> The input
=======

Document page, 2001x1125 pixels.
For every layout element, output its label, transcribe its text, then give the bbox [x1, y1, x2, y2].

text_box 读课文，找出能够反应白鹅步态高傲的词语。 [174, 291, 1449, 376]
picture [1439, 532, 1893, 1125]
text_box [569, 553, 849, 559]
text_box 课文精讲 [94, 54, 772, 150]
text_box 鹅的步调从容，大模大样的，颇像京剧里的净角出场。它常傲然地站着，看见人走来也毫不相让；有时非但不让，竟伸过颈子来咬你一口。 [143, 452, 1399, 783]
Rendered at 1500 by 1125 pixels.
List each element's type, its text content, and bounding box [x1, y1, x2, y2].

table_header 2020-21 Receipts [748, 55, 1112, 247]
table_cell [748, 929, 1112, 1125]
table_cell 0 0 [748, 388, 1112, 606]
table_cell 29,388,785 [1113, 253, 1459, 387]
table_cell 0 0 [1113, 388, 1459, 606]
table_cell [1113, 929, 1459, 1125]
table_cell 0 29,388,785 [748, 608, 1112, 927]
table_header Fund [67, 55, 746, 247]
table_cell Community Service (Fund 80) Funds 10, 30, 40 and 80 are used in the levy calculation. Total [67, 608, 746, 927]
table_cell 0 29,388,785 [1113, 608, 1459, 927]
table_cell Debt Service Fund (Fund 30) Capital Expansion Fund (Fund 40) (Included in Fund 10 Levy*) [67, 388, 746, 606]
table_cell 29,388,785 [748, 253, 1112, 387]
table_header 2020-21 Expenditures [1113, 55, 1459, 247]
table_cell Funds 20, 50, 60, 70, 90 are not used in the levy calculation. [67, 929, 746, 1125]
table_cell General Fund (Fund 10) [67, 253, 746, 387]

=======

Give again, word for word, every line of the listing above from the one with "For every layout" to the one with "Rendered at 1500 by 1125 pixels.", both inclusive, and nothing beyond them.

For every layout element, output its label, transcribe its text, then give the bbox [x1, y1, x2, y2].

text_box 读课文，找出能够反应白鹅步态高傲的词语。 [174, 291, 1449, 376]
picture [1439, 532, 1893, 1125]
text_box [569, 553, 849, 559]
text_box 课文精讲 [94, 54, 772, 150]
text_box 鹅的步调从容，大模大样的，颇像京剧里的净角出场。它常傲然地站着，看见人走来也毫不相让；有时非但不让，竟伸过颈子来咬你一口。 [143, 452, 1399, 783]
Rendered at 1500 by 1125 pixels.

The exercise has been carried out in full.